In a talk given at TEDSalon, Chevalier explains how she approaches museum-going — by breezing through galleries until a painting catches her eye and her storytelling instinct. Then, she stands before it, imagining what might have happened as the painter smudged acrylic onto canvas. It was this process that led Chevalier to write her best-selling book.
“We are wired to tell stories,” says Chevalier in her talk, in which she describes two other paintings that also set her brain ablaze with stories. “Why not apply that to looking at paintings?”
Chevalier isn’t the only one author to use a painting as a jumping-off point. In many ways, she is part of a genre. Below, more works based on iconic paintings, sketches and artists.
1. Lydia Cassatt Reading the Morning Paper, by Hariet Scott Chessman (2001)
Set in Paris in the 1880s, this work of fiction tells the tale of two sisters — Mary Cassatt, the painter, and Lydia Cassatt, her frequent model who often posed for paintings despite suffering from Bright’s disease.
2. The Girl in Hyacinth Blue, by Susan Vreeland (2000)
Only 35 Vermeer paintings have survived from the 1600s to the present day. In this book, Vreeland imagines a 36th, tracing it through the homes of its owners back to its origin.
3. I, Mona Lisa, by Jeanne Lakogridis (2006)
Set in politically and religiously explosive 15th century Florence, this novel imagines the woman in the famous Leonardo da Vinci painting as Lisa di Antonio Gherardin, a woman torn between her husband and a man who will kill him if she doesn’t marry him instead.
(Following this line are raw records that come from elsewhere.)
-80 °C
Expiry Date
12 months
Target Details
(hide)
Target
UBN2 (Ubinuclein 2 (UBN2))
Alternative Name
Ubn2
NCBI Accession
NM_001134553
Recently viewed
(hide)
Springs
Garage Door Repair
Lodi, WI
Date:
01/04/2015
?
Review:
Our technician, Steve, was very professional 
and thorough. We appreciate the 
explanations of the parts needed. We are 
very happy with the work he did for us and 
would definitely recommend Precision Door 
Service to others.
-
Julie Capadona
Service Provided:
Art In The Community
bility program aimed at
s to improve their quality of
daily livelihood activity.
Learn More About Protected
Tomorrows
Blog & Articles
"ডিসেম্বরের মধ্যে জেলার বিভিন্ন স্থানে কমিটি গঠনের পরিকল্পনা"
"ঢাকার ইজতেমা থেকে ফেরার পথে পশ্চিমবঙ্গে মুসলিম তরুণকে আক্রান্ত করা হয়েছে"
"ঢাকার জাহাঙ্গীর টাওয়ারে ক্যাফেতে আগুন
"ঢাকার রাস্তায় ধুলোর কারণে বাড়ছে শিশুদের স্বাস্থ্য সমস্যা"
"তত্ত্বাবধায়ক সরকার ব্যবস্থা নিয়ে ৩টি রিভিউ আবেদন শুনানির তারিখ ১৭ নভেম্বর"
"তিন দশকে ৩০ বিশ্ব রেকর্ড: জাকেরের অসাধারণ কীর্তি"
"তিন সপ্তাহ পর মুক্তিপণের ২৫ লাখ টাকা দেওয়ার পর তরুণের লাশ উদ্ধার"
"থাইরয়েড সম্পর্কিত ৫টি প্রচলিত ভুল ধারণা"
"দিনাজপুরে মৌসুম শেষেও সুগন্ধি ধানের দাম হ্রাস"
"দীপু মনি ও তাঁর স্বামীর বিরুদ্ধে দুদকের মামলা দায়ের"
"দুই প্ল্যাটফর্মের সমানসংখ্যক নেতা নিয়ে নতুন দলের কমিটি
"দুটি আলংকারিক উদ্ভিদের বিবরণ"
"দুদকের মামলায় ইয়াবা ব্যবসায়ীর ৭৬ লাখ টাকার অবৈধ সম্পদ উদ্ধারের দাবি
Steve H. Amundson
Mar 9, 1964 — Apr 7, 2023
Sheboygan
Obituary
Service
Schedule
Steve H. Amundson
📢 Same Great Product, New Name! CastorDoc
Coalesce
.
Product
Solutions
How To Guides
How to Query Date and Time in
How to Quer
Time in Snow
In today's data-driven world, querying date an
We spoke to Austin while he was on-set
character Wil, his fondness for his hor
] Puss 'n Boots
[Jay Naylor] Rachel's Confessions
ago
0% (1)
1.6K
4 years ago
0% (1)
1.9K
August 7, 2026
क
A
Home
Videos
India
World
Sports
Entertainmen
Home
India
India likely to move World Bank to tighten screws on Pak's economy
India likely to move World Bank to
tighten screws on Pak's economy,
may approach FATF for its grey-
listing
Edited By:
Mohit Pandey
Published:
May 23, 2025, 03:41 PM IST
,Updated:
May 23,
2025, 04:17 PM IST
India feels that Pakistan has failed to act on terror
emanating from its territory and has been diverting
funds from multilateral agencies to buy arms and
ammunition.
4. Sunday in the Park with George, lyrics by Stephen Sondheim and book by James Lapin (1984)
This award-winning musical, which debuted on Broadway in 1984 and was revived in 2008, is based on the pointillist masterpiece “A Sunday Afternoon on the Island of La Grand Jatte” by Georges Seurat. It even answers the question — what is a monkey doing in the painting?
5. Dancing for Degas, by Kathryn Wagner (2010)
This novel tells the story of the young ballerina who inspired Edgar Degas’ most famous paintings, and in the process delves into the fraught world of the Paris Opera at the turn of the 20th century.
6. The Da Vinci Code, by Dan Brown (2003). The action in this extremely popular thriller, later turned into a movie starring Tom Hanks, starts when a man is found murdered in the Grand Gallery of the Louvre, posed as Leonardo da Vinci’s Vitruvian Man.
7. Norman Rockwell’s Greatest Painting: a Novel, by Hollis Hodges (1988)
Based on a fictional Rockwell painting of six kids, this story unfolds when the children are reunited as adults at a party celebrating the work of art. Affairs and other entanglements ensue.
8. Sunflowers: A Novel of Vincent van Gogh, by Sheramy D. Bundrick (2009)
While this book is fiction, it was written by an art historian. Which lends some weight to the tale of a woman who falls for Van Gogh when he sketches her garden, only to have things unravel as he battles mental illness.
9. The Cezanne Chase, by Thomas Swan (1997). In this thriller, inspector Jack Oxby is hot on the trail of a perp who is systematically destroying all the existing portraits of Paul Cezanne, and killing anyone in his way. Part of a series, Swan’s debut Jack Oxby novel, The Da Vinci Deception, was released in 1990.